The Treasury's pessimism is underdone

Avi Temkin

The austerity budget is based on wishful thinking about a better future, with no political will for any alternative.

Last week, fairly quietly and without too many accompanying headlines, the Ministry of Finance published its economic forecast for 2013-2014. On the face of it, this is a technical document, of the kind that shouldn't attract too much attention, since it adds little to what we already know. But behind the facade of familiar routine, there is a complex, dismal reality, raising question marks over the ability of the government's economic policy to deal with the distress in which the Israeli economy finds itself.

According to the Ministry of Finance, economic growth will reach 3.8% this year and 3.3% next. Given the characteristics of the economy, with annual population growth of nearly 2%, 3% growth in GDP in effect means a slowdown, with zero growth in employment, and low tax collection. When growth is 2%, it can be called recession, and unemployment rises.

So the 3.3% growth forecast for 2014 means that the Ministry of Finance assumes a future in which the economy is in fact in a slowdown. If we take into account that the forecast includes the effect of the gas discoveries, which adds 0.5% to growth in 2014, then the economy, excluding the gas sector, will enter a real slowdown.

It should be stressed that the Ministry of Finance has made an effort to stay in touch with reality over the assumptions underlying the construction of the forecast. So, for example, it assumes that private consumption and exports, the two possible engines of GDP growth, will expand by 3% and 4.7% respectively. These numbers are based on the expected results of the austerity measures in the budget and the economic crisis in Europe.

Even so, the gloomy forecast may in the end prove too optimistic. The reason for that is that the policy itself is liable to generate a negative dynamic that will bring in train an economic crisis, because the Ministry of Finance provides no detailed explanation of the forces that are supposed to turn the economy round from slowdown to growth. More worrying still is the fact that there is no answer to the more important question of what is to prevent slowdown deteriorating into recession. What will happen if, for example, consumers react to the government's measures with a further contraction in consumption, and what will happen if the assumptions about global growth fail to materialize?

Problems to work on:
A. In the article on the Treasury's economic forecast, how much do the gas discoveries add to growth in 2014?
B. Write the next few paragraphs of the article on the Treasury's economic forecast, picking up after its final sentence.

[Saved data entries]
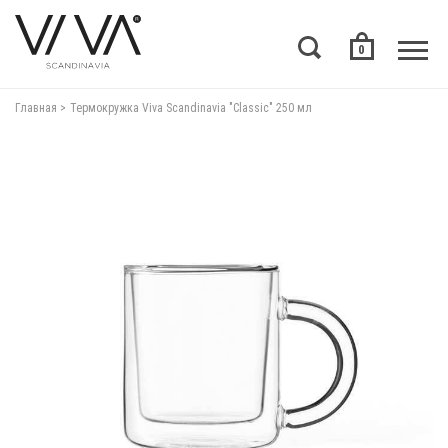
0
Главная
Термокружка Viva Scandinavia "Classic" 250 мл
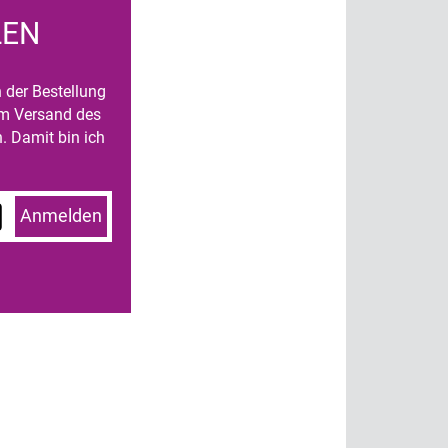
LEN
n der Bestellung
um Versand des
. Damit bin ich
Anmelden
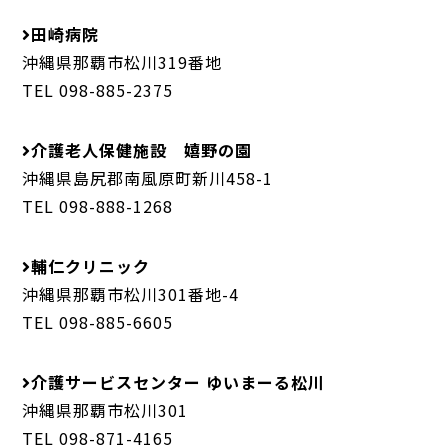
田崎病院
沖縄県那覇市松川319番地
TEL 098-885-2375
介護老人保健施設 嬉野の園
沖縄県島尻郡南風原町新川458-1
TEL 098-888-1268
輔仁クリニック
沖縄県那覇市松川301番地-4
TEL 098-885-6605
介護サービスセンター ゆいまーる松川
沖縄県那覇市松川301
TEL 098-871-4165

Answers for each item:
A. 0.5%

B.
The Ministry of Finance's statements about policy this year are a sort of morality tale, in which the financial markets reward economic policy for its good character, with investment and demand. If we try hard, we can give this belief an underpinning of economic theory whereby the decline in the fiscal deficit will lead to a fall in long-term interest rates, which will boost investor confidence, leading in turn to accelerated activity. To this explanation it is customary to add statements such as that this will be "healthier growth", without us understanding what the economic mechanism is that is meant to get this process going.

Only there is no substance to the morality tale. The Ministry of Finance's fiscal policy is mostly based on measures that will exert downward pressure on the free income of most workers. The make-up of the (notional) coalition prevents any other possibility, because of the lack of the will or the ability to base fiscal policy on other foundations, of cuts in political expenditures such as spending beyond the Green Line, of a genuine review of the tax system for individuals and corporations, of cuts in defense. The upshot is liable to be that the growth in consumption will be smaller than expected, with all that that means for growth in GDP.

What happens if we slide into recession? In the absence of any real plan for avoiding this, it remains to hope that something will change in the external circumstances, as happened in 2003, when a rise in overseas demand pulled Israel out of recession. But unexpected changes can go either way. Private consumption is liable to expand by less than planned. The sharp drop in the Globes Consumer Confidence Index, 22 points in one month, is an indication of what is liable to happen as a result of prolonged pressure on free income.

If there are unexpected developments, we must ask whether the Ministry of Finance has a contingency plan in the event that we do slide into recession. What do we do if growth in 2014 is 2.5%, amid a sharp fall in tax receipts? Will we then resort to "further cuts" in order to avoid a worsening of the fiscal deficit, and what is the danger that we will enter a vicious circle that will push us into a real crisis?

The price that the Israeli economy might have to pay for the Ministry of Finance's wishful thinking is too high. As long as it was possible to assume expansion in overseas demand and rapid growth in private consumption, it was also possible to draw up fiscal austerity programs such as the Ministry of Finance is launching today. Exports and consumption were the safety cushions of economic growth. But that is not the situation now, and it probably will not be the situation in the near future. The problem is that, in the absence of any alternative, next year we will probably see another document promising us that if we continue to suffer in silence, in the end, at some undetermined date, things will get better.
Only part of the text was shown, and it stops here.